• **OBIETTIVO DEL COMPITO**:
Riproduci senza alcuna modifica il testo sulle salvaguardie pensionistiche, tutto ciò che va da "Poiché quella data" giù fino a "le relative istruzioni.".
━━━━━ ESTRATTO DEL DOCUMENTO ━━━━━
Fin dal primo intervento già contenuto nel D.L. n° 201/2011, diverse salvaguardie erano legate al fatto che la pensione, definita e accertata sulla base delle disposizioni antecedenti la riforma Fornero, ivi comprese le relative finestre, dovesse avere decorrenza entro un determinato periodo.
Nella sesta salvaguardia tale termine era fissato entro il 48° mese successivo l’entrata della legge di conversione del D.L. citato, e cioè entro il 6 gennaio 2016.
Ebbene, a fronte di tali previsioni l’indicazione è sempre stata quella di far decorrere la pensione entro i termini previsti, soprattutto a fronte della assenza di indicazione precise da parte dell’INPS.
Poiché quella data è alle porte, ci eravamo giustamente preoccupati rispetto alle indicazioni da dare a quei 5.000 lavoratori che sulla base del principio dei vasi comunicanti sono rientrati nella salvaguardia relativa ai beneficiari della legge n° 104/1992 nel corso del 2011, al termine della conferenza dei servizi che ha consentito al Ministero del lavoro e all’INPS di diramare le relative istruzioni.
Questi hanno ricevuto, o stanno ricevendo, le comunicazioni dell’INPS che contengono un elemento determinante: viene individuata, infatti, la prima data utile alla quale avrebbero potuto, o potrebbero andare in pensione. Ovviamente quella data deve collocarsi entro il 6 gennaio 2016.
━━━━━ VOCI ELENCATE ━━━━━
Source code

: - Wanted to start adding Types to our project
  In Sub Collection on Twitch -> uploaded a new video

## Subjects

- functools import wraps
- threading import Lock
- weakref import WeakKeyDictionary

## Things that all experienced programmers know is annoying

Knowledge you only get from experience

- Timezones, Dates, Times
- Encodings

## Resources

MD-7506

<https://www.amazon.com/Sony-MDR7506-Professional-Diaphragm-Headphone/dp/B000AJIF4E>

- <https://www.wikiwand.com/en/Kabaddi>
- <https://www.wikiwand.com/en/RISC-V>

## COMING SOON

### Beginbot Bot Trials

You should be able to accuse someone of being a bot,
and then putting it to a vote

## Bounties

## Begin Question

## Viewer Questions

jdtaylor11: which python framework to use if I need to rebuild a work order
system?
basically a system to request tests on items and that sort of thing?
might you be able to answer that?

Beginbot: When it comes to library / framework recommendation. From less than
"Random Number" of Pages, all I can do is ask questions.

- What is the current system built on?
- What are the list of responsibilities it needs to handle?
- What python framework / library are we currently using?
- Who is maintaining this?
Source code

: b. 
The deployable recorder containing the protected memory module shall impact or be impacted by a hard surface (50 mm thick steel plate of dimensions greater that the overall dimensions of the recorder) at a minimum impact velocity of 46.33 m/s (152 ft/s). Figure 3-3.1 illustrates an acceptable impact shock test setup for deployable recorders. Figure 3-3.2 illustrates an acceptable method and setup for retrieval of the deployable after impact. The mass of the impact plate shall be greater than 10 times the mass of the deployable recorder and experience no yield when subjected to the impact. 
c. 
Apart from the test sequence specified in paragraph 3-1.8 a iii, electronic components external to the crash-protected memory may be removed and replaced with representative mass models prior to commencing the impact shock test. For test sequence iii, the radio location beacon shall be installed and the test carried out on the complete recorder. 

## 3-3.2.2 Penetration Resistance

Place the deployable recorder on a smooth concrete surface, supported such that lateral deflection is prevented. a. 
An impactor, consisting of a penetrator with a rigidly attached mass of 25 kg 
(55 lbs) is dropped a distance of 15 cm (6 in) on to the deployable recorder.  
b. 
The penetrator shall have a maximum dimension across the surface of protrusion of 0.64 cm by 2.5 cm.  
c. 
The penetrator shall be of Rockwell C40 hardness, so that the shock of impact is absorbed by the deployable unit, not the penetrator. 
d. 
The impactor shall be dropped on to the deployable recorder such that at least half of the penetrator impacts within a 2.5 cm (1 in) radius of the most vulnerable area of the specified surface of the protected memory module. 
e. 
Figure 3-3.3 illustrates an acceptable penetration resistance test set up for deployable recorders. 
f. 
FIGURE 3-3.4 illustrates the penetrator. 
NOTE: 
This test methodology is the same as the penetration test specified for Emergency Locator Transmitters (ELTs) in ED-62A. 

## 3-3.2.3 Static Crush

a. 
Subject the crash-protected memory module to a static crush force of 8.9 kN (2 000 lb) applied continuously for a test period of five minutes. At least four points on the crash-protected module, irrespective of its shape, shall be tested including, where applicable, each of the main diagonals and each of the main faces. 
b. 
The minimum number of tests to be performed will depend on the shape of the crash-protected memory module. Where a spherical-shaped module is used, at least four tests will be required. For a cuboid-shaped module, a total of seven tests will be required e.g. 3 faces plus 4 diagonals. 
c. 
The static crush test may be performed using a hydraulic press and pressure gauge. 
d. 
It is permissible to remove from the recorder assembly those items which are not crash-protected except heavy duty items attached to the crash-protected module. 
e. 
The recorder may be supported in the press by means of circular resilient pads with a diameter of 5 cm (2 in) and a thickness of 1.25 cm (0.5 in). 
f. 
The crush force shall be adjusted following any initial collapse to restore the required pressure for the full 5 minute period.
━━━━━
• **SOLUZIONE DEL COMPITO**:
Poiché quella data è alle porte, ci eravamo giustamente preoccupati rispetto alle indicazioni da dare a quei 5.000 lavoratori che sulla base del principio dei vasi comunicanti sono rientrati nella salvaguardia relativa ai beneficiari della legge n° 104/1992 nel corso del 2011, al termine della conferenza dei servizi che ha consentito al Ministero del lavoro e all’INPS di diramare le relative istruzioni.